В зале на столах с белыми скатертями сверкала золотыми ободками посуда, поблёскивали ножи, вилки. С кухни разносился вкусный насыщенный запах бефстроганов. Тощий, длинношеий музыкант, по прозвищу Вова Дуреман, настраивал бас-гитару на невысокой сцене. Официанты принимали заказы и несли первые полные подносы. Посетители закуривали, приглядывались друг к другу, некоторые уже прикидывали возможный «улов».
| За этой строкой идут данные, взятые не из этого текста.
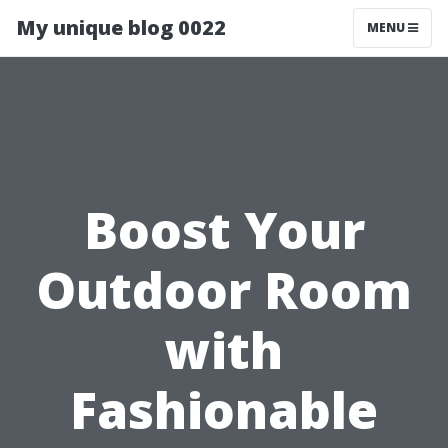
My unique blog 0022
MENU
Boost Your
Outdoor Room
with
Fashionable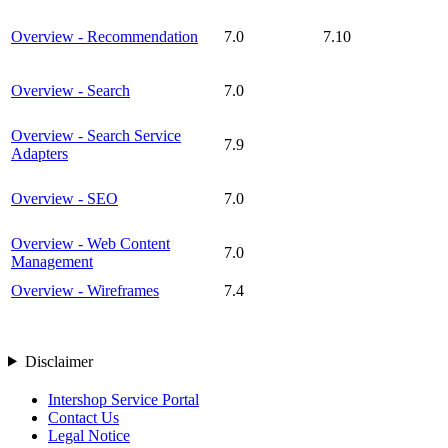
Overview - Recommendation
7.0
7.10
Overview - Search
7.0
Overview - Search Service
7.9
Adapters
Overview - SEO
7.0
Overview - Web Content
7.0
Management
Overview - Wireframes
7.4
Disclaimer
Intershop Service Portal
Contact Us
Legal Notice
Здесь были пехотный майор, капитан-танкист и морской офицер, несколько всем известных завсегдатаек – вятских людок, светок, маринок; парочка продажных лахудр, на которых посетители из местных уже не клевали; компаниями – шпана, студенты, шулера, командированные – инженеры из Куйбышева, снабженцы из Астрахани, театральные артисты из Йошкар-Олы и, конечно, с толстыми лопатниками грузины, снявшие огромные фуражки в гардеробе…
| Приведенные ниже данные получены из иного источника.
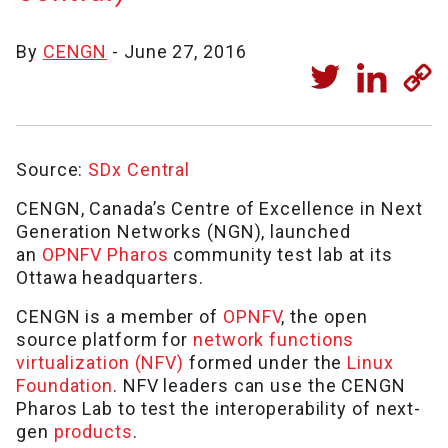
By
CENGN
- June 27, 2016
Source:
SDx Central
CENGN, Canada’s Centre of Excellence in Next
Generation Networks (NGN), launched
an
OPNFV Pharos
community test lab at its
Ottawa headquarters.
CENGN is a member of
OPNFV
, the open
source platform for
network functions
virtualization (NFV)
formed under the
Linux
Foundation
. NFV leaders can use the CENGN
Pharos Lab to test the interoperability of next-
gen
products
.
Что может быть в России уютнее, чем провинциальный ресторан! В него, как реки в море, стекаются судьбы. Здесь растворяется вся прошлая жизнь. Здесь хочется жить только теперешним мгновением! Алексей усмехнулся этой продолжительной мысли, оглядел мельком зал и снова обнял Елену за талию, прижал к себе. Почему оглядел зал мельком? Потому что не на что и не на кого ему больше смотреть, кроме как на свою Ленку! Он уже исцеловал её в щёки, в шею, в руки, он её уже всю обжал, изобнимал, перещупал… Она только и знала, что оправляла лилово-красное, из тонкого шифона платье да беспокоилась, чтоб Алексей не порвал на ней чёрные колготки в сеточку, итальянские… А сама льнула к нему не меньше, чем он к ней! Зелёные глаза лучились, влюблённо щурились. Проснувшаяся, будто вулкан, сила первой любви опять обворожила их, как в школьные годы, сделала сумасшедшими.

– Ты вспоминал меня?

– Очень часто.

– Я ждала тебя… Иногда смотрю на двери в магазине – вдруг сейчас Лёша появится.

– Сегодня появился.

– Почему раньше не заходил, когда был в Вятске?
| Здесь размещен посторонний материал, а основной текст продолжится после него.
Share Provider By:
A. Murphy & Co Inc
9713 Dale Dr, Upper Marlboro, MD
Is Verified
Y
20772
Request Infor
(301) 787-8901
– Третий лишний… Ты за лётчика замуж собралась, – безревностно шептал Алексей, целуя Елену в ухо: – Почему от него сбежала?

– Бабушка научила, – искренно отвечала Елена. – Всё хорошее, что было с женихом до замужества, подели, говорит, на три. А всё плохое умножь на три. Тогда и получишь счастье своей супружеской жизни… Я после этой арифметики с порога ЗАГСа и рванула. Лётчик ревнивый, придирчивый… Не моё! – Она смело, естественно и без стеснения обняла Алексея за шею: – Это ты, Лёшенька, навсегда. С тобой в любое время как с родным. А другие – они… они глупые. Мужики вообще очень глупые… Претензии какие-то, ревность, обиды. Не хочу вспоминать! Я с тобой… сегодня… Всегда с тобой.

Он пьянел. Она пьянела. Пьянели от первого бокала вина, от хриповатого голоса Вовы Дуремана, который на жутком английском запел битловскую песню «Эс ту дей», пьянели от ресторанного зала с синим, распутным табачным дымом, от пролетавших бабочек в горошек на белых рубашках официантов…

Столик, за которым они сидели, стоял в углу зала, у колонны, для них – выигрышно: никому глаза их нежность не мозолила. Ресторанный вечер тем часом раскочегаривался. Все громче голоса, смех. Всё больше дыма. Пьянее и умильнее посетители. Площадка перед сценой с каждой песней заполнялась танцующими.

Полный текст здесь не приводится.